Besides the stock offering, the lack of disclosure could be a problem for a proposed merger deal with SolarCity (SCTY). The solar energy company, of which Musk is also a controlling shareholder, said in June it was evaluating a $2.8 billion acquisition offer from Tesla. It is not clear whether Musk and Tesla disclosed the crash to SolarCity’s board. There was no mention of the accident in a conference call with investors following the announcement of the deal. And no prospectus has been filed on the deal, which shareholders have yet to approve through a vote.
Companies are legally required to disclose any facts they know that may affect the price of their stock. Tesla has marketed the autopilot feature vigorously as safe and important to its customers.

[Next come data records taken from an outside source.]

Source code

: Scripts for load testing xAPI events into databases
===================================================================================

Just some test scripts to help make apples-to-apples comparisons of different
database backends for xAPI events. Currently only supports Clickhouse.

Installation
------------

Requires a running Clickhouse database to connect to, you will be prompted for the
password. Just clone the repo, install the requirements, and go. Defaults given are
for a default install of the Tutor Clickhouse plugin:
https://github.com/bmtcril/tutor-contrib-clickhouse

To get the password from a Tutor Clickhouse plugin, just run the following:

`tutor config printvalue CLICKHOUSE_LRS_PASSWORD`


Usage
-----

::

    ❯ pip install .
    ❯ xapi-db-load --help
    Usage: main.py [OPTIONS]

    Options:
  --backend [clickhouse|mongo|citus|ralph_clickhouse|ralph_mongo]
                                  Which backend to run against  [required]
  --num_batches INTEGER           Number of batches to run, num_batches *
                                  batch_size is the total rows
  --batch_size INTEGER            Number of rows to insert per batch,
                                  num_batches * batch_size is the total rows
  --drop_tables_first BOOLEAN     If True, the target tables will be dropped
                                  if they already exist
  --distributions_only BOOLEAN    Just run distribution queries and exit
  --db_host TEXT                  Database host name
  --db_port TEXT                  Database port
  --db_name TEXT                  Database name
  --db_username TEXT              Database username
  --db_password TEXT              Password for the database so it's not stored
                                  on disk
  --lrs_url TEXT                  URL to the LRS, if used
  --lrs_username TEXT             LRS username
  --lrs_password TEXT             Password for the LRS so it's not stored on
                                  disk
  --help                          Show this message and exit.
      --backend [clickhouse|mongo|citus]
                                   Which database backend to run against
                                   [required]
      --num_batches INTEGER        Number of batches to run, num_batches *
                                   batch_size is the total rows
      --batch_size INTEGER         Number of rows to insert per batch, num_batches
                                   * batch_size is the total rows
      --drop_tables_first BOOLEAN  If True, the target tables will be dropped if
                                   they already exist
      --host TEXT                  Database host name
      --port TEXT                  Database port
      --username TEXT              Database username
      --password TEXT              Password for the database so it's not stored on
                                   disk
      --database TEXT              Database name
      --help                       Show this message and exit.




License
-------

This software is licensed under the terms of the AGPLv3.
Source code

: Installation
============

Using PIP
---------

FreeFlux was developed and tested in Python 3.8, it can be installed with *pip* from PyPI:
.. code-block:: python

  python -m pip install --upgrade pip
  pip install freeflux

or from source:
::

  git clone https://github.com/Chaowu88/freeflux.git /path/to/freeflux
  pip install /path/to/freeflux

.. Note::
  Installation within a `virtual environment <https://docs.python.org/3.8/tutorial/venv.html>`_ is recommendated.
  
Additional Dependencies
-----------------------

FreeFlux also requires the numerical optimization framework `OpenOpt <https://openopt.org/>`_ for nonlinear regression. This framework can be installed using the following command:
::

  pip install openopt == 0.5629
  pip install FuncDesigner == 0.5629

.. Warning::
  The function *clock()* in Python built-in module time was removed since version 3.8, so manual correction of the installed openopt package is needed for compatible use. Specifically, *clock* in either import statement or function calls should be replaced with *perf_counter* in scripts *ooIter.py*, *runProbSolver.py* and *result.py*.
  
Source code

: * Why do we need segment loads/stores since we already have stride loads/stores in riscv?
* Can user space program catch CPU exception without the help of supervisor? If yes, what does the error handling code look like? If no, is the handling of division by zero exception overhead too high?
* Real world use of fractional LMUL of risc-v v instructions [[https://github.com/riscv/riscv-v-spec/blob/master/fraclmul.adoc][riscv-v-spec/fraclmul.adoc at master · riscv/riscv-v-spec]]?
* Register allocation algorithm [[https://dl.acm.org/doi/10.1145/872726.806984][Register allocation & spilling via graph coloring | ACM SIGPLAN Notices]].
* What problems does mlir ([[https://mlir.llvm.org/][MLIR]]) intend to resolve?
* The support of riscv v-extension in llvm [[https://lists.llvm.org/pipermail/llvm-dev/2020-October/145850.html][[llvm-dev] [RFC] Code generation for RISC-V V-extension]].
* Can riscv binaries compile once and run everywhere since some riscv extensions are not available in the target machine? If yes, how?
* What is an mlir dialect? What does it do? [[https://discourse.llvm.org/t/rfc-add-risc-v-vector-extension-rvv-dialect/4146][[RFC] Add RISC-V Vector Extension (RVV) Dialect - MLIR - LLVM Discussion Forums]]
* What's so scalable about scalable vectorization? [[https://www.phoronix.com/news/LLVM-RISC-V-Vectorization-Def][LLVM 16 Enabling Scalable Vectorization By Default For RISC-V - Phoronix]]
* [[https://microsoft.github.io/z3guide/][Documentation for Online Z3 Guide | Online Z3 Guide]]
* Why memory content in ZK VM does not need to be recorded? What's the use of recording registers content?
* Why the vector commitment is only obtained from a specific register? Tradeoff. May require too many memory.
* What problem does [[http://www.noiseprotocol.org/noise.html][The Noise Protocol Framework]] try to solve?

John Coffee, a law professor at Columbia University and an expert in securities law, says he believes the company should have disclosed news of the death earlier, and the fact that the stock didn’t fall following the news of the crash doesn’t prove the event wasn’t material and shouldn’t have been disclosed. He says since Tesla’s shares are under the influence of a large controlling shareholder, namely Musk, you shouldn’t read too much into its stock movements. “I think it is material as that death has changed both the public’s and the insurance industry’s perception of self-driving cars,” wrote Coffee in an email to Fortune.
Fortune has reached out to Musk and Tesla PR for comment and will update this story if either responds.